An inherent problem in the genre is the almost certain knowledge that the satisfying ending will included professions or admissions of love. But many makers of the genre are too embarrassed — or are incapable of or too lazy — to write the sort of scene that Lubitsch admired, closing with wit and charm.
Cameron Crowe was an exception. He wrote and directed one of the better ones for JERRY MAGUIRE. But maybe the almost too sentimental lines, “You complete me,” and “You had me at hello,” are too risky or too embarrassing for most film makers to dare.
Another annoying lazy rom-com device is the “lyrical moment,” usually placed somewhere in Act II, when the lovers are beginning to fall in love and need to share intimate details in conversation with each other. Rather than writing witty repartee for the pair, the auteur’s camera draws away and admires the scenery while the orchestra or pop song tells us how to feel ... and we watch the montage of strolls in the park, ferry rides, or other date nights, usually culminating in the tastefully (for PG13) sex scene. (Whenever I saw such movies while with my own date, I found myself wishing for the intrusion of a soundtrack to relieve me from the obligation being witty or revealing to my date, especially while my mind was “racing” to the hoped-for, more R rated, climax!)

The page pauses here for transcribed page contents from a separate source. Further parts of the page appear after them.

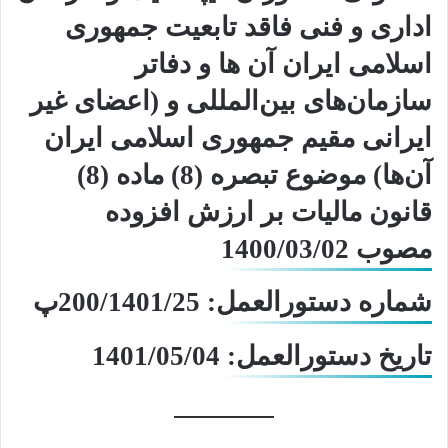
اداری و فنی فاقد تابعیت جمهوری
اسلامی ایران آن ‌ها و دفاتر
سازمان‌های بین‌المللی و (اعضای غیر
ایرانی مقیم جمهوری اسلامی ایران
آن‌ها) موضوع تبصره (8) ماده (8)
قانون مالیات بر ارزش افزوده
مصوب 1400/03/02
شماره دستورالعمل: 200/1401/25پ
تاریخ دستورالعمل: 1401/05/04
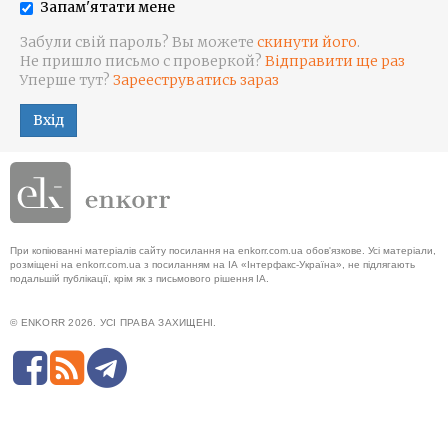
Запам'ятати мене
Забули свій пароль? Вы можете
скинути його
.
Не пришло письмо с проверкой?
Відправити ще раз
Уперше тут?
Зарееструватись зараз
Вхід
При копіюванні матеріалів сайту посилання на enkorr.com.ua обов'язкове. Усі матеріали,
розміщені на enkorr.com.ua з посиланням на ІА «Інтерфакс-Україна», не підлягають
подальшій публікації, крім як з письмового рішення ІА.
© ENKORR 2026. УСІ ПРАВА ЗАХИЩЕНІ.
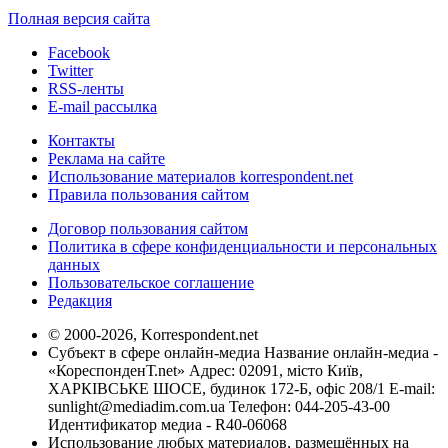
Полная версия сайта
Facebook
Twitter
RSS-ленты
E-mail рассылка
Контакты
Реклама на сайте
Использование материалов korrespondent.net
Правила пользования сайтом
Договор пользования сайтом
Политика в сфере конфиденциальности и персональных
данных
Пользовательское соглашение
Редакция
© 2000-2026, Korrespondent.net
Субъект в сфере онлайн-медиа Название онлайн-медиа -
«КореспонденТ.net» Адрес: 02091, місто Київ,
ХАРКІВСЬКЕ ШОСЕ, будинок 172-Б, офіс 208/1 E-mail:
sunlight@mediadim.com.ua
Телефон: 044-205-43-00
Идентификатор медиа - R40-06068
Использование любых материалов, размещённых на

A successful exception to this practice are the Linklater / Hawke / Delpy “BEFORE ...” trilogy, in which the essence of these films consists of these walk-and-talk witty and character revealing conversations.

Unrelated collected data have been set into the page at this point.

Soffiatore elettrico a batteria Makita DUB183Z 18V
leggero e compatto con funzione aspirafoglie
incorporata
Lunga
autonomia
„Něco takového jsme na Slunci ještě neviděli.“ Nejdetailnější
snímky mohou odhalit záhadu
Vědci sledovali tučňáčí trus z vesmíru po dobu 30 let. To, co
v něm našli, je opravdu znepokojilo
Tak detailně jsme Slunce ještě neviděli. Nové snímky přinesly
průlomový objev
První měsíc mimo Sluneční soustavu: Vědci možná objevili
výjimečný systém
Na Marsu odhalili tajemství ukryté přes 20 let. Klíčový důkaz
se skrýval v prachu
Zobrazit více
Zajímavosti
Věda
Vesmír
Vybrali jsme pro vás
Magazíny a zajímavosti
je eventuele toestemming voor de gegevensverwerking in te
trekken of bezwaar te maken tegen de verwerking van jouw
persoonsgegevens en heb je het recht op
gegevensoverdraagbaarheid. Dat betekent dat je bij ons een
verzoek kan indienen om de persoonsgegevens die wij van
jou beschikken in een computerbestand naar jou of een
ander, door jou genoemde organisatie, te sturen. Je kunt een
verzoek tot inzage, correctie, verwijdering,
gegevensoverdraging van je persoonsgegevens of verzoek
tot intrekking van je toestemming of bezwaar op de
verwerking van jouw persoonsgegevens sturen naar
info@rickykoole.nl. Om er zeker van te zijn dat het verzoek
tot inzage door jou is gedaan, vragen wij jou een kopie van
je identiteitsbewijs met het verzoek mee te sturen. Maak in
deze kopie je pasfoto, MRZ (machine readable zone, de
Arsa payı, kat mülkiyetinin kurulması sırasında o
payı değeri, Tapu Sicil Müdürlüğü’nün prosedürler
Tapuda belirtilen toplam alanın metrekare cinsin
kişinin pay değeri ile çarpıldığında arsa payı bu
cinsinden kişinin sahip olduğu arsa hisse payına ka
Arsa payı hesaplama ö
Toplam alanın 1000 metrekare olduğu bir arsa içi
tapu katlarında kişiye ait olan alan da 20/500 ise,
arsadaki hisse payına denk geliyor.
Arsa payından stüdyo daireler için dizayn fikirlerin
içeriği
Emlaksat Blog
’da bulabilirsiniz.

Wilder, who I cited as one who resorted to chases in his two most famous romantic comedies, had the talent to write (with I.A.L. Diamond) great unsentimental closing lines: in THE APARTMENT, when “Baxter” professes his love, “Miss Kubelik” tells him: “Shut up and deal;” and in SOME LIKE IT HOT, “Osgood,” informed that “Daphne” is a man, responds: “Well, nobody’s perfect.”
Only a few film makers escaped the oldest cliché of romantic comedies, the finale in which boy gets girl with its accompanying kiss at the fade out. In some notable exceptions, the formula was discarded: boy loses girl ... period!
The most famous of this rare variant is ROMAN HOLIDAY, in which princess Audrey Hepburn returns to her duty and newspaperman lover Gregory Peck walks away from the castle, to the fade out.
In the 90's, MY BEST FRIEND’S WEDDING had Julia Roberts losing her friend / desired lover to Cameron Diaz and accepting friendship as the next best thing.
Kevin Smith’s cult Indie classic CHASING AMY created a new variable. For a new audience, Smith had Ben Affleck forced to choose between his best bro’, Jason Lee, and his lover, Joey Lauren Adams, while she rejected both of them, citing their immaturity and her preference for women.
Smith foreshadowed the contemporary sub-genre of romantic comedies in which the girl is far more adult than the boy, a variant which Judd Apatow has perfected in this century.